The University of Durham’s new cosmology centre aims to deliver an environment conducive to deep thought and collaboration. Stephen Cousins reports.
Students and staff at the Institute for Computational Cosmology, at the University of Durham, take questions about the nature of existence and reality very seriously. Their pioneering research aims to bring clarity to such rarefied subjects as how galaxies form, the identity of the first objects in the Universe, the nature of dark matter and dark energy, and the ultimate fate of the Universe.
The institute’s charismatic director, Professor Carlos Frenk, is a fellow of the Royal Society and one of the originators of Cold Dark Matter theory, which is the current standard paradigm for the formation and evolution of all galaxies and cosmic structure.
With those impressive credentials at play, it was always going to be a tough challenge to design an iconic new home for this elite cohort, in the form of the £11.5m Ogden Centre for Fundamental Physics.
Carla Swickerath, principal for the project at New-York-based architects Studio Libeskind, tells ADF:
“The challenge was why we were so drawn to the project to begin with. We wanted to make sure professors and students had a building
that would foster inspiration and creativity because what they do requires so much imagination and precision.”
The project even had a personal dimension, for practice founder Daniel Libeskind, whose astrophysicist son, Roam, did his PhD under Frenk in
the same department.

Given task A – Extract the part of the cosmology centre article starting with "Students and staff" and going on through "of the Universe.".
The article and the listing have unrelated sources.

Information given –
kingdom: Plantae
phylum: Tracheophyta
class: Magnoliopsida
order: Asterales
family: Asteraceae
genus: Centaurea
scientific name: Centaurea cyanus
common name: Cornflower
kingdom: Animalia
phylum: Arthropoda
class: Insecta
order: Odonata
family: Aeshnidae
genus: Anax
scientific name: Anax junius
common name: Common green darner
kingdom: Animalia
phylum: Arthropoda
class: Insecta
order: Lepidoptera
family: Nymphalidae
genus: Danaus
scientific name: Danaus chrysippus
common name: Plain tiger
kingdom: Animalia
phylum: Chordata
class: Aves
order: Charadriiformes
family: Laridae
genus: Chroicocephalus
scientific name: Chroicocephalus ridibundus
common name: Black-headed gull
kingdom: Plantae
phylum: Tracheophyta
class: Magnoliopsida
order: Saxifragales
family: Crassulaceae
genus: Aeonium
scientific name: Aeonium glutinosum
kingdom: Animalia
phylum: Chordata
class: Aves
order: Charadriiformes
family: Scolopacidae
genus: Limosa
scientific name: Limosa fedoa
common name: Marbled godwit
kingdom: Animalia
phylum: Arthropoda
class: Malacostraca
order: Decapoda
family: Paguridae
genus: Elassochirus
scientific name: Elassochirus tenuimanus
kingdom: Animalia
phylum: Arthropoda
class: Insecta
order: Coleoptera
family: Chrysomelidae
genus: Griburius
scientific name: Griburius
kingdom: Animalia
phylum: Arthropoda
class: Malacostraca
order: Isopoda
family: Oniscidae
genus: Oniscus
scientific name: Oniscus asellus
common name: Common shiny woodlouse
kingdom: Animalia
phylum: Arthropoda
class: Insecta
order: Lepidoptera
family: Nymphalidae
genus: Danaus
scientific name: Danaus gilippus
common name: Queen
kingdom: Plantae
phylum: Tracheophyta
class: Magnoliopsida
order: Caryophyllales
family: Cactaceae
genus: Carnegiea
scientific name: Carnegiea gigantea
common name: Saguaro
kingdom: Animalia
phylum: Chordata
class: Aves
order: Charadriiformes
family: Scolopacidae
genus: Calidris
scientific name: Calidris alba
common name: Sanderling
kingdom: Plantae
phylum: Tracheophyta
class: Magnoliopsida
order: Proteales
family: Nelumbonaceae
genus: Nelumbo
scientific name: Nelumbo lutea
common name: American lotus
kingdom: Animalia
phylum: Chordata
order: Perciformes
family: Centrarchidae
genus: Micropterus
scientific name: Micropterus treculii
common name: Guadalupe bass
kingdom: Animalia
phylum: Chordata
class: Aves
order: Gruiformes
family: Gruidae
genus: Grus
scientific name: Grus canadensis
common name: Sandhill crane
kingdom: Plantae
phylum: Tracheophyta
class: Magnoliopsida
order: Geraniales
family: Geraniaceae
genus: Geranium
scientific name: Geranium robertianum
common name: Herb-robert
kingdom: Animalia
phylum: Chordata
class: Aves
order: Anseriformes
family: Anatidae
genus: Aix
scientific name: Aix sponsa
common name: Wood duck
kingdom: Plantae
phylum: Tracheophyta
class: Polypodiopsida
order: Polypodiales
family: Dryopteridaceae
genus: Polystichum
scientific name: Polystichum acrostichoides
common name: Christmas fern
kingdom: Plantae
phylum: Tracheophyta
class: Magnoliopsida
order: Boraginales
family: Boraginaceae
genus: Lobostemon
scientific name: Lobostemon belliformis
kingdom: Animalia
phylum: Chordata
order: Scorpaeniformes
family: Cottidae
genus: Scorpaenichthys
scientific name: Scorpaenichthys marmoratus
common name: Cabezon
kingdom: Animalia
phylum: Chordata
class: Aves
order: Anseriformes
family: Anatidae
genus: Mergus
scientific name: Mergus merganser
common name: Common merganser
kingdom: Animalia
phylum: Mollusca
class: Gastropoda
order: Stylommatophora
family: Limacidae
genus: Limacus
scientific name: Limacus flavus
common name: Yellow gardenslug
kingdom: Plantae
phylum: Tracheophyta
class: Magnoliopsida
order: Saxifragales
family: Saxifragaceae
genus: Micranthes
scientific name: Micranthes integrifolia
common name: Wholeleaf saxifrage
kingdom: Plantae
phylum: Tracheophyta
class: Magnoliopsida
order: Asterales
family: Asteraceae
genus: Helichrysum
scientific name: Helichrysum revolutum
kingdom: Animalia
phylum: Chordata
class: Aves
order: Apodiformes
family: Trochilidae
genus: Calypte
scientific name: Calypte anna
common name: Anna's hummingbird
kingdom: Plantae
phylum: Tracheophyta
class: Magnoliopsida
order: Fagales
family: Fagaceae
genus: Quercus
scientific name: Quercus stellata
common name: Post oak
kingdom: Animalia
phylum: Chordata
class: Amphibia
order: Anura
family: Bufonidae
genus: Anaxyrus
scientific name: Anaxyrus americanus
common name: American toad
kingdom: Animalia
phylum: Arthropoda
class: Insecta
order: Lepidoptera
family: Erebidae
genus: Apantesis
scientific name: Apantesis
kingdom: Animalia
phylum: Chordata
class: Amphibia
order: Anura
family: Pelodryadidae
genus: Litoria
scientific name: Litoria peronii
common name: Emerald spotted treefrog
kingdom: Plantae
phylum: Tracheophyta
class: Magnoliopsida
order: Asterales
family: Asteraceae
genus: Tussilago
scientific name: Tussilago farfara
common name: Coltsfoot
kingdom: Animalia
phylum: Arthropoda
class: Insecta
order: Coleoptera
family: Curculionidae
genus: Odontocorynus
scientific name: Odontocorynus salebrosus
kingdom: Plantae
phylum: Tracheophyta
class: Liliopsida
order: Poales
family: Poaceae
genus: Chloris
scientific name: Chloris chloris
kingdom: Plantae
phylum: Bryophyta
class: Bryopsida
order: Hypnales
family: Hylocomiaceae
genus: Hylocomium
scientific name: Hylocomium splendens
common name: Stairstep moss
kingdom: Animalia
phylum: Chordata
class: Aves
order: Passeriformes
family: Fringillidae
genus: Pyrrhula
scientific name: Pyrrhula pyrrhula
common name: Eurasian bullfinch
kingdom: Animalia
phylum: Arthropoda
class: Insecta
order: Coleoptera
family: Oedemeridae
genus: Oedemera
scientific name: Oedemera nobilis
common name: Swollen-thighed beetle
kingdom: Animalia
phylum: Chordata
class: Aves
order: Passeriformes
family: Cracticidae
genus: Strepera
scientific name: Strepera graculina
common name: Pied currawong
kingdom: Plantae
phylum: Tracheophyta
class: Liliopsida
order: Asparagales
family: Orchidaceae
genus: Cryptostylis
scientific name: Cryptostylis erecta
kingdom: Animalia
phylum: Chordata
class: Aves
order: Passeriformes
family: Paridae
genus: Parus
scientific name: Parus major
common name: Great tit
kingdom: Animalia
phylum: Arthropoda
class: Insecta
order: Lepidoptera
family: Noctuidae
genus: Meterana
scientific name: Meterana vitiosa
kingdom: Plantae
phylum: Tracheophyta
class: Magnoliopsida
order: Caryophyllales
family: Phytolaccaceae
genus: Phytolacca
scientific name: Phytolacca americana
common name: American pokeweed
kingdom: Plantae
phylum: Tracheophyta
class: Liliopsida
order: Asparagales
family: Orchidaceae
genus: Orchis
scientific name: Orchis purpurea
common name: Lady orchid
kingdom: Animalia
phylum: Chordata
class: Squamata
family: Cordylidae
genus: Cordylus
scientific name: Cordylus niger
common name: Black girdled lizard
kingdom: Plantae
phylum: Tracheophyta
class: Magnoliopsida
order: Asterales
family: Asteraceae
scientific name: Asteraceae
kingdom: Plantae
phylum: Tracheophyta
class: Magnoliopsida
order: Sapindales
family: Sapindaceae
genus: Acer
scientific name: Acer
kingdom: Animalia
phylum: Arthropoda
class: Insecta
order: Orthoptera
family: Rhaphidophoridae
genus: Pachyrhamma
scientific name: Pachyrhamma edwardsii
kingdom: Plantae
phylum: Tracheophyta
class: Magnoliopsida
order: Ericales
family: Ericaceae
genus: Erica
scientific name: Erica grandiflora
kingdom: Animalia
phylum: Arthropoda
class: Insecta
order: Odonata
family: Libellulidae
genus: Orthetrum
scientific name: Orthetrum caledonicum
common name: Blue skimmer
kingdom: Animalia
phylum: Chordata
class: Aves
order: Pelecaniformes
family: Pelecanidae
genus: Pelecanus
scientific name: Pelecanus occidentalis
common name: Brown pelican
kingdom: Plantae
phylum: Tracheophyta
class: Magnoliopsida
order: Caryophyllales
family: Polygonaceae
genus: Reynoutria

Given task B – From the listing, copy only the lines starting with the line with "genus: Nelumbo" and going on through the line with "family: Trochilidae", word for word.

Result A –
Students and staff at the Institute for Computational Cosmology, at the University of Durham, take questions about the nature of existence and reality very seriously. Their pioneering research aims to bring clarity to such rarefied subjects as how galaxies form, the identity of the first objects in the Universe, the nature of dark matter and dark energy, and the ultimate fate of the Universe.

Result B –
genus: Nelumbo
scientific name: Nelumbo lutea
common name: American lotus
kingdom: Animalia
phylum: Chordata
order: Perciformes
family: Centrarchidae
genus: Micropterus
scientific name: Micropterus treculii
common name: Guadalupe bass
kingdom: Animalia
phylum: Chordata
class: Aves
order: Gruiformes
family: Gruidae
genus: Grus
scientific name: Grus canadensis
common name: Sandhill crane
kingdom: Plantae
phylum: Tracheophyta
class: Magnoliopsida
order: Geraniales
family: Geraniaceae
genus: Geranium
scientific name: Geranium robertianum
common name: Herb-robert
kingdom: Animalia
phylum: Chordata
class: Aves
order: Anseriformes
family: Anatidae
genus: Aix
scientific name: Aix sponsa
common name: Wood duck
kingdom: Plantae
phylum: Tracheophyta
class: Polypodiopsida
order: Polypodiales
family: Dryopteridaceae
genus: Polystichum
scientific name: Polystichum acrostichoides
common name: Christmas fern
kingdom: Plantae
phylum: Tracheophyta
class: Magnoliopsida
order: Boraginales
family: Boraginaceae
genus: Lobostemon
scientific name: Lobostemon belliformis
kingdom: Animalia
phylum: Chordata
order: Scorpaeniformes
family: Cottidae
genus: Scorpaenichthys
scientific name: Scorpaenichthys marmoratus
common name: Cabezon
kingdom: Animalia
phylum: Chordata
class: Aves
order: Anseriformes
family: Anatidae
genus: Mergus
scientific name: Mergus merganser
common name: Common merganser
kingdom: Animalia
phylum: Mollusca
class: Gastropoda
order: Stylommatophora
family: Limacidae
genus: Limacus
scientific name: Limacus flavus
common name: Yellow gardenslug
kingdom: Plantae
phylum: Tracheophyta
class: Magnoliopsida
order: Saxifragales
family: Saxifragaceae
genus: Micranthes
scientific name: Micranthes integrifolia
common name: Wholeleaf saxifrage
kingdom: Plantae
phylum: Tracheophyta
class: Magnoliopsida
order: Asterales
family: Asteraceae
genus: Helichrysum
scientific name: Helichrysum revolutum
kingdom: Animalia
phylum: Chordata
class: Aves
order: Apodiformes
family: Trochilidae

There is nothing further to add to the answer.